## Exercise instructions
Each record is to be reproduced verbatim.

## Stored dataset items
______________________________

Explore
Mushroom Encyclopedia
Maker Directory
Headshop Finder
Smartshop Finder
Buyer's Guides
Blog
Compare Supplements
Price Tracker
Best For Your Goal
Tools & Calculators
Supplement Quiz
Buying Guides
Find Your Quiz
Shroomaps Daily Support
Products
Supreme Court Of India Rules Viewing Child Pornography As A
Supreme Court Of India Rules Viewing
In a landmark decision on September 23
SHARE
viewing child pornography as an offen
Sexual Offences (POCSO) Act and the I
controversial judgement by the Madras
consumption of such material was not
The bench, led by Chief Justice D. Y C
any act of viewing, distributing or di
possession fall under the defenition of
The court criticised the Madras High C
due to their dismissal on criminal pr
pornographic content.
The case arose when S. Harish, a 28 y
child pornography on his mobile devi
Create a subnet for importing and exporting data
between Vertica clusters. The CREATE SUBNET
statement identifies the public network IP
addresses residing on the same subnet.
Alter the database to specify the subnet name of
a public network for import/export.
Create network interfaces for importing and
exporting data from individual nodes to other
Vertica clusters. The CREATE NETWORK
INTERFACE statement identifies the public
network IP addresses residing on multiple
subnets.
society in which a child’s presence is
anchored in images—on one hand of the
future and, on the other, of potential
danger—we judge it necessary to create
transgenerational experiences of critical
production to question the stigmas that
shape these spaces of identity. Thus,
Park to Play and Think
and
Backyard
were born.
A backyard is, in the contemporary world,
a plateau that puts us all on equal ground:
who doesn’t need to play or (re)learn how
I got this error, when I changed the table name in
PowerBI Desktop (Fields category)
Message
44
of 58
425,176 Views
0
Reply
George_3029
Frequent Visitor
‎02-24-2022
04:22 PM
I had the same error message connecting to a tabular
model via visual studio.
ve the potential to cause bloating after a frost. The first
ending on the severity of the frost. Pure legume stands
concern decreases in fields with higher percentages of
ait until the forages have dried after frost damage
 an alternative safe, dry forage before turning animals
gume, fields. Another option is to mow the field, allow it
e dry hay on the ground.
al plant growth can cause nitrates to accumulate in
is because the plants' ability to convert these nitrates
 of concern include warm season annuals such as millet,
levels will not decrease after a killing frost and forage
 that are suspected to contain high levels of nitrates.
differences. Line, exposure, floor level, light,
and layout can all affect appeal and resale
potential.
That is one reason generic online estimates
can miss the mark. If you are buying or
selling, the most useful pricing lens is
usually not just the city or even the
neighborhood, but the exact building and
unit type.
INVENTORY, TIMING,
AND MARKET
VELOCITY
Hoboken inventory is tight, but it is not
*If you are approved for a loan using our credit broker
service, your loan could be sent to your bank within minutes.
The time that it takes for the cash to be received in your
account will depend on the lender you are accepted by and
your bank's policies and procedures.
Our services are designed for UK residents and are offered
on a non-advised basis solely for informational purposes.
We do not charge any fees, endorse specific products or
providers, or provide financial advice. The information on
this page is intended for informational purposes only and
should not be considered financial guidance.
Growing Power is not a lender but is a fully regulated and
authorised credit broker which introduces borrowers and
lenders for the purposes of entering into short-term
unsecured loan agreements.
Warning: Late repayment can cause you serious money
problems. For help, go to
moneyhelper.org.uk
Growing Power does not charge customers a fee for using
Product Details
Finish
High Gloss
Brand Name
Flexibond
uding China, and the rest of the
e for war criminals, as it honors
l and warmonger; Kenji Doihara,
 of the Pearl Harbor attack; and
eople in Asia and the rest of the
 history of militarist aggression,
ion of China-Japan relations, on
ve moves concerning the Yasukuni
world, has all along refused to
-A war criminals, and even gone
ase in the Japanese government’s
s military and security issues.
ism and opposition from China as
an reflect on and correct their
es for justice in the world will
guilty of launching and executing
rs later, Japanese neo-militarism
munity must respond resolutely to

______________________________

## Expected answer
Explore
Mushroom Encyclopedia
Maker Directory
Headshop Finder
Smartshop Finder
Buyer's Guides
Blog
Compare Supplements
Price Tracker
Best For Your Goal
Tools & Calculators
Supplement Quiz
Buying Guides
Find Your Quiz
Shroomaps Daily Support
Products
Supreme Court Of India Rules Viewing Child Pornography As A
Supreme Court Of India Rules Viewing
In a landmark decision on September 23
SHARE
viewing child pornography as an offen
Sexual Offences (POCSO) Act and the I
controversial judgement by the Madras
consumption of such material was not
The bench, led by Chief Justice D. Y C
any act of viewing, distributing or di
possession fall under the defenition of
The court criticised the Madras High C
due to their dismissal on criminal pr
pornographic content.
The case arose when S. Harish, a 28 y
child pornography on his mobile devi
Create a subnet for importing and exporting data
between Vertica clusters. The CREATE SUBNET
statement identifies the public network IP
addresses residing on the same subnet.
Alter the database to specify the subnet name of
a public network for import/export.
Create network interfaces for importing and
exporting data from individual nodes to other
Vertica clusters. The CREATE NETWORK
INTERFACE statement identifies the public
network IP addresses residing on multiple
subnets.
society in which a child’s presence is
anchored in images—on one hand of the
future and, on the other, of potential
danger—we judge it necessary to create
transgenerational experiences of critical
production to question the stigmas that
shape these spaces of identity. Thus,
Park to Play and Think
and
Backyard
were born.
A backyard is, in the contemporary world,
a plateau that puts us all on equal ground:
who doesn’t need to play or (re)learn how
I got this error, when I changed the table name in
PowerBI Desktop (Fields category)
Message
44
of 58
425,176 Views
0
Reply
George_3029
Frequent Visitor
‎02-24-2022
04:22 PM
I had the same error message connecting to a tabular
model via visual studio.
ve the potential to cause bloating after a frost. The first
ending on the severity of the frost. Pure legume stands
concern decreases in fields with higher percentages of
ait until the forages have dried after frost damage
 an alternative safe, dry forage before turning animals
gume, fields. Another option is to mow the field, allow it
e dry hay on the ground.
al plant growth can cause nitrates to accumulate in
is because the plants' ability to convert these nitrates
 of concern include warm season annuals such as millet,
levels will not decrease after a killing frost and forage
 that are suspected to contain high levels of nitrates.
differences. Line, exposure, floor level, light,
and layout can all affect appeal and resale
potential.
That is one reason generic online estimates
can miss the mark. If you are buying or
selling, the most useful pricing lens is
usually not just the city or even the
neighborhood, but the exact building and
unit type.
INVENTORY, TIMING,
AND MARKET
VELOCITY
Hoboken inventory is tight, but it is not
*If you are approved for a loan using our credit broker
service, your loan could be sent to your bank within minutes.
The time that it takes for the cash to be received in your
account will depend on the lender you are accepted by and
your bank's policies and procedures.
Our services are designed for UK residents and are offered
on a non-advised basis solely for informational purposes.
We do not charge any fees, endorse specific products or
providers, or provide financial advice. The information on
this page is intended for informational purposes only and
should not be considered financial guidance.
Growing Power is not a lender but is a fully regulated and
authorised credit broker which introduces borrowers and
lenders for the purposes of entering into short-term
unsecured loan agreements.
Warning: Late repayment can cause you serious money
problems. For help, go to
moneyhelper.org.uk
Growing Power does not charge customers a fee for using
Product Details
Finish
High Gloss
Brand Name
Flexibond
uding China, and the rest of the
e for war criminals, as it honors
l and warmonger; Kenji Doihara,
 of the Pearl Harbor attack; and
eople in Asia and the rest of the
 history of militarist aggression,
ion of China-Japan relations, on
ve moves concerning the Yasukuni
world, has all along refused to
-A war criminals, and even gone
ase in the Japanese government’s
s military and security issues.
ism and opposition from China as
an reflect on and correct their
es for justice in the world will
guilty of launching and executing
rs later, Japanese neo-militarism
munity must respond resolutely to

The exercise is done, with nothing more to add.